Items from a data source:

- - - - - - -

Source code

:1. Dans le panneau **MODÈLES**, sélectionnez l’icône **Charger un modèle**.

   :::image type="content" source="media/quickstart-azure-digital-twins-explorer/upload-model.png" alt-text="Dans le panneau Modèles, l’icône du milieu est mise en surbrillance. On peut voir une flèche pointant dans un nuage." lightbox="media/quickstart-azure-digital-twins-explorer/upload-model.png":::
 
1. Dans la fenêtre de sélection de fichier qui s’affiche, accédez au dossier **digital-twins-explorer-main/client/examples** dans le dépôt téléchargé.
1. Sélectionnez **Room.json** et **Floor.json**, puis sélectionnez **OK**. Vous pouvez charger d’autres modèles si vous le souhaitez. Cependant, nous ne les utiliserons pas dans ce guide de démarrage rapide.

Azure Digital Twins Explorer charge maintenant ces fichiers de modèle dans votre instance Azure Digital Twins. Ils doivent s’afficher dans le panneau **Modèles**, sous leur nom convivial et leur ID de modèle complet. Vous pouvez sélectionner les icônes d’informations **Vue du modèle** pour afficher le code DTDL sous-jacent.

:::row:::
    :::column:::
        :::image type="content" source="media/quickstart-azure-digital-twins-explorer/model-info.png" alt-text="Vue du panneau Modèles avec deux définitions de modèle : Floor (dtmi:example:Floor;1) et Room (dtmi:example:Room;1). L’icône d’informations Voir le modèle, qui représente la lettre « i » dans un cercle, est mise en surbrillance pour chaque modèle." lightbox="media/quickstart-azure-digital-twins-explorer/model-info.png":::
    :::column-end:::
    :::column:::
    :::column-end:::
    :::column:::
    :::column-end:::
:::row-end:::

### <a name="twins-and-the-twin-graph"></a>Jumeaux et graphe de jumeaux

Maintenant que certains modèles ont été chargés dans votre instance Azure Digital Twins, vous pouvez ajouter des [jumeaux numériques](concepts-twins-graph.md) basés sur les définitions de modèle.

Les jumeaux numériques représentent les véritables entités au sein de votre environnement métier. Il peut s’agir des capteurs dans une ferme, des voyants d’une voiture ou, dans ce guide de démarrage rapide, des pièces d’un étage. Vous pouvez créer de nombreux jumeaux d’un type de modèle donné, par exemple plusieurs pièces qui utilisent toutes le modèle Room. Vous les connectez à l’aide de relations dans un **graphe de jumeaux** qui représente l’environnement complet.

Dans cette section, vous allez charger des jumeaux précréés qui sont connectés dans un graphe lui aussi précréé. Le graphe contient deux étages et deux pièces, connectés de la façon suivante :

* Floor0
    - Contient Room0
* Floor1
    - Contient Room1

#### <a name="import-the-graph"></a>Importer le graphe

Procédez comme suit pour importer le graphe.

- - - - - - -

§ Problem to work on
Turn the rows from the line containing "1. Dans la fenêtre" up to and including the line containing "1. Sélectionnez **Room.json**" into a numbered list, omitting any blank lines.

§ Solution to this task
1. 1. Dans la fenêtre de sélection de fichier qui s’affiche, accédez au dossier **digital-twins-explorer-main/client/examples** dans le dépôt téléchargé.
2. 1. Sélectionnez **Room.json** et **Floor.json**, puis sélectionnez **OK**. Vous pouvez charger d’autres modèles si vous le souhaitez. Cependant, nous ne les utiliserons pas dans ce guide de démarrage rapide.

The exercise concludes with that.